- _TASK DETAILS_:
Go through the entries below and pick out every line with "right".
━━━ RECORD EXCERPTS ━━━
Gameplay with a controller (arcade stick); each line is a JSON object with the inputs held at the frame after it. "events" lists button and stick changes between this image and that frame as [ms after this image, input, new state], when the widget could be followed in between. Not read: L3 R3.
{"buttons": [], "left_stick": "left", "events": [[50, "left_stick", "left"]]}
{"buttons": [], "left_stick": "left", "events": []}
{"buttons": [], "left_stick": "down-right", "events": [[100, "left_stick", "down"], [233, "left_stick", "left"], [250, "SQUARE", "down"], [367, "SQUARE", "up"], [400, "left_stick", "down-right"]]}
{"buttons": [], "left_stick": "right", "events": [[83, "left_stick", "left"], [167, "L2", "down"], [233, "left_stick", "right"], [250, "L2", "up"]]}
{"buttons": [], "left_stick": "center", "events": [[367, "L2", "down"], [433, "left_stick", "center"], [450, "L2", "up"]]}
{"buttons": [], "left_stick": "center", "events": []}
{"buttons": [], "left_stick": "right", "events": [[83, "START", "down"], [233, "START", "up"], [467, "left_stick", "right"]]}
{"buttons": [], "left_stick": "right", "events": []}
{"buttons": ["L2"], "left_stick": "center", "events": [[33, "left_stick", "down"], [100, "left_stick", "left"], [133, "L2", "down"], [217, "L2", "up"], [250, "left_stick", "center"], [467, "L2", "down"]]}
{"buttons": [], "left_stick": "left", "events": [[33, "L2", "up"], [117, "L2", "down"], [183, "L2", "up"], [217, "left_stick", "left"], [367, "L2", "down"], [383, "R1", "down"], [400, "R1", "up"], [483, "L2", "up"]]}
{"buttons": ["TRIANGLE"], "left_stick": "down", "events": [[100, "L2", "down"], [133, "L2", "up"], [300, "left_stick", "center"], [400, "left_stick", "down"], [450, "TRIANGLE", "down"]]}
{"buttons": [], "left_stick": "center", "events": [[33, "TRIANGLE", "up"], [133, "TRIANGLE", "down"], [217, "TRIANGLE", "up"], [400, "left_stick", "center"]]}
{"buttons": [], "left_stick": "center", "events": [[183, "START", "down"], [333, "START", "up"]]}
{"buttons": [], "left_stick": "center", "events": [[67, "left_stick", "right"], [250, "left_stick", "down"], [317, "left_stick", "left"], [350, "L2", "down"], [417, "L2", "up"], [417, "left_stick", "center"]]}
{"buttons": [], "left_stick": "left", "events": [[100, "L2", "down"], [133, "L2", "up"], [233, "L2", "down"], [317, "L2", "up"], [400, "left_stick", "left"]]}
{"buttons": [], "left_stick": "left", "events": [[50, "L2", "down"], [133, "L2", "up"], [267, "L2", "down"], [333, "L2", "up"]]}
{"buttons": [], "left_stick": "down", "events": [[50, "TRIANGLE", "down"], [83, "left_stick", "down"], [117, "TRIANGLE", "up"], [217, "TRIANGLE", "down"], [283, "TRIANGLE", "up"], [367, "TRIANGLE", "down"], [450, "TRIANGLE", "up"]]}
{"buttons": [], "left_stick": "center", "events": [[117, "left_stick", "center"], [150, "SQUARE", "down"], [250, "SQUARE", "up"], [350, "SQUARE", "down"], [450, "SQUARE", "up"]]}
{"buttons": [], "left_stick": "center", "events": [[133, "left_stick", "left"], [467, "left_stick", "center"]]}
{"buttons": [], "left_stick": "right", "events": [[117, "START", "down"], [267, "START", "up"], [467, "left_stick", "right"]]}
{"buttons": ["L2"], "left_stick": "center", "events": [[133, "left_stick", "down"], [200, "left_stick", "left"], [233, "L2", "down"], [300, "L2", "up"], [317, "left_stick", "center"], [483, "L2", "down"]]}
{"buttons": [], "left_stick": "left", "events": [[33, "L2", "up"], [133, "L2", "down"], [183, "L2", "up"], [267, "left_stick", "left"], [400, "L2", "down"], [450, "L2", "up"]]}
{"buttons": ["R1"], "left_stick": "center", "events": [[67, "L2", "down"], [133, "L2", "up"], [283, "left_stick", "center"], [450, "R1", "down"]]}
━━━
- _RESULT_:
{"buttons": [], "left_stick": "down-right", "events": [[100, "left_stick", "down"], [233, "left_stick", "left"], [250, "SQUARE", "down"], [367, "SQUARE", "up"], [400, "left_stick", "down-right"]]}
{"buttons": [], "left_stick": "right", "events": [[83, "left_stick", "left"], [167, "L2", "down"], [233, "left_stick", "right"], [250, "L2", "up"]]}
{"buttons": [], "left_stick": "right", "events": [[83, "START", "down"], [233, "START", "up"], [467, "left_stick", "right"]]}
{"buttons": [], "left_stick": "right", "events": []}
{"buttons": [], "left_stick": "center", "events": [[67, "left_stick", "right"], [250, "left_stick", "down"], [317, "left_stick", "left"], [350, "L2", "down"], [417, "L2", "up"], [417, "left_stick", "center"]]}
{"buttons": [], "left_stick": "right", "events": [[117, "START", "down"], [267, "START", "up"], [467, "left_stick", "right"]]}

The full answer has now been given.